Partie 1 : La maison qu’elle croyait être la sienne
Vanessa Carter devait rester deux jours de plus à Chicago, mais la conférence s’est terminée plus tôt que prévu. Épuisée par la nourriture de l’hôtel et les réunions interminables, elle a changé son vol sans prévenir personne et est rentrée chez elle à Plano, au Texas.
À peine avait-elle poussé sa valise dans l’entrée qu’elle a entendu des coups de marteau venant de l’arrière de la maison.
Puis un homme inconnu a crié : « Apportez la carrelette ! »
Vanessa s’est figée.
De la poussière flottait dans le couloir. Une forte odeur chimique émanait de la cuisine. En tournant le coin, elle a découvert la pièce à moitié détruite. Les portes des placards étaient empilées contre le mur, les plans de travail étaient recouverts de plastique et les tuyaux apparents dégoulinaient dans un seau. La salle de bain était également sens dessus dessous, les toilettes se trouvant à l’intérieur de la baignoire.

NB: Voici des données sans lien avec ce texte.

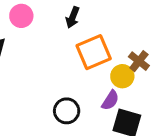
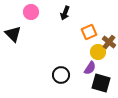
orange square: (94, 52) -> (89, 32), moved, size x0.7

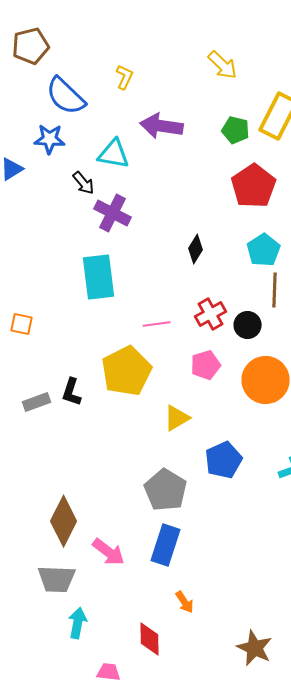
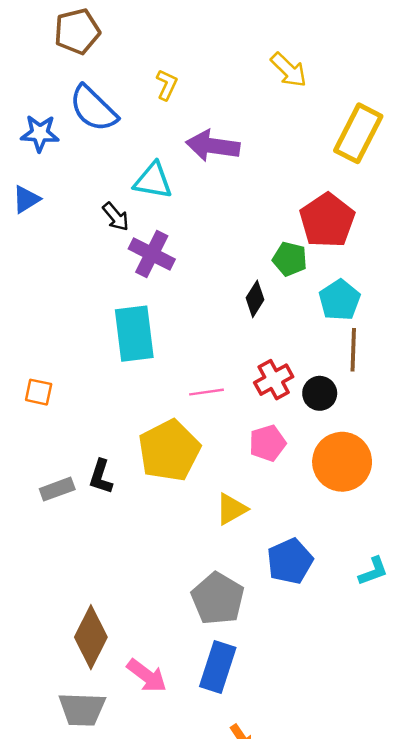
brown pentagon: (31, 46) -> (77, 31), moved
green pentagon: (236, 130) -> (290, 259), moved
blue star: (50, 139) -> (40, 133), moved

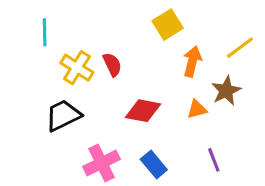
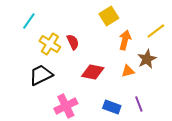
cyan line: (45, 32) -> (29, 21), turned 36
blue rectangle: (154, 165) -> (112, 107), moved, turned -30

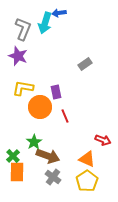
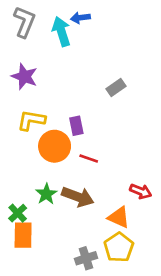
cyan arrow: (45, 23) -> (61, 31), turned 145
gray L-shape: (23, 29) -> (24, 22), moved
red line: (65, 116) -> (89, 158), turned -48
brown arrow: (48, 156) -> (78, 197), moved
gray cross: (53, 177) -> (86, 258), moved, turned 35

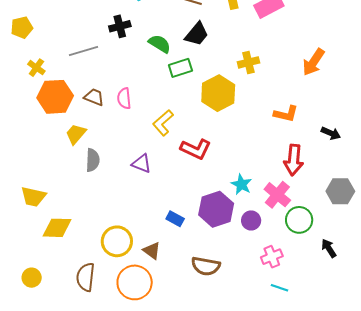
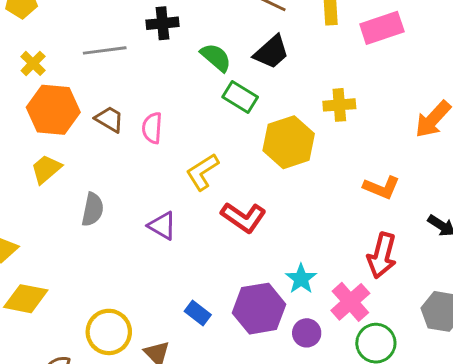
green rectangle: (180, 68) -> (240, 97), turned 40
yellow trapezoid: (76, 134) -> (46, 169), moved

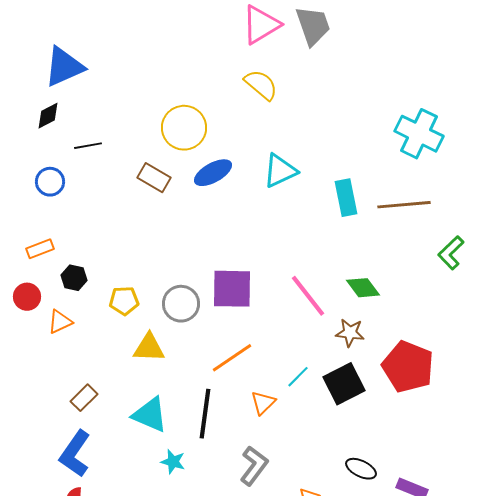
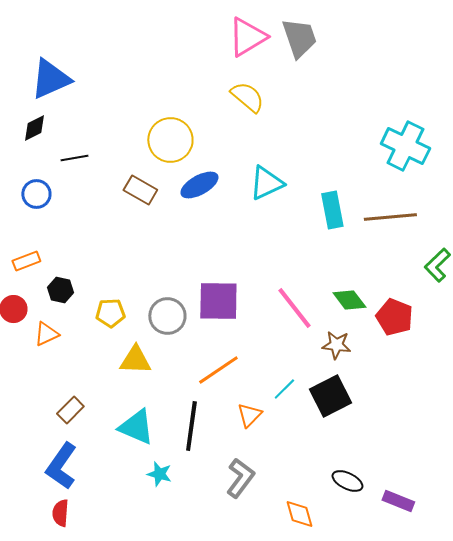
red pentagon: (408, 367) -> (394, 317), moved, size x0.7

Trois ouvriers la fixaient du regard.
Au milieu des décombres se tenait sa jeune sœur, Melissa, un verre à la main. Le mari de Melissa, Todd, était appuyé contre l’îlot de cuisine abîmé, tandis que ses parents les observaient depuis le salon, comme s’ils étaient témoins d’un spectacle.
Melissa cligna des yeux. « Pourquoi êtes-vous de retour ? »
Vanessa posa sa valise. « J’habite ici. »
Todd rit.
« On fait des travaux avant d’emménager », expliqua Melissa.
Vanessa la fixa. « Avant de faire quoi ? »
« Emménager. Tu voyages tout le temps, et le bail de Todd arrive à échéance. Il y a beaucoup de place dans cette maison. »
Vanessa contempla lentement la maison pour laquelle elle avait mis onze ans à payer.
« Qui vous a donné la permission ? »
Melissa croisa les bras. « Maman a dit que tu n’en ferais pas toute une histoire. »
Todd eut un sourire en coin. « La famille s’entraide. »
Sa mère ajouta : « De toute façon, la maison avait besoin d’être rénovée. »
Vanessa sentit un calme intérieur s’installer.
Elle hocha la tête une fois. « D’accord. »
Melissa sembla déçue par l’absence de discussion. « C’est tout ce que tu as à dire ? »
« C’est tout. »
Vanessa prit ses bagages, sortit et se rendit en voiture à un hôtel voisin.
Elle n’appela ni sa sœur ni sa mère. Elle n’envoya aucun message furieux. Au lieu de cela, elle passa six appels : son avocat, son assureur, le service des permis de la mairie, une société de sécurité, le commissariat (numéro non urgent) et un serrurier d’urgence.
Puis elle ouvrit le service de stockage en ligne contenant les enregistrements de sa caméra de sécurité et commença à les visionner un par un.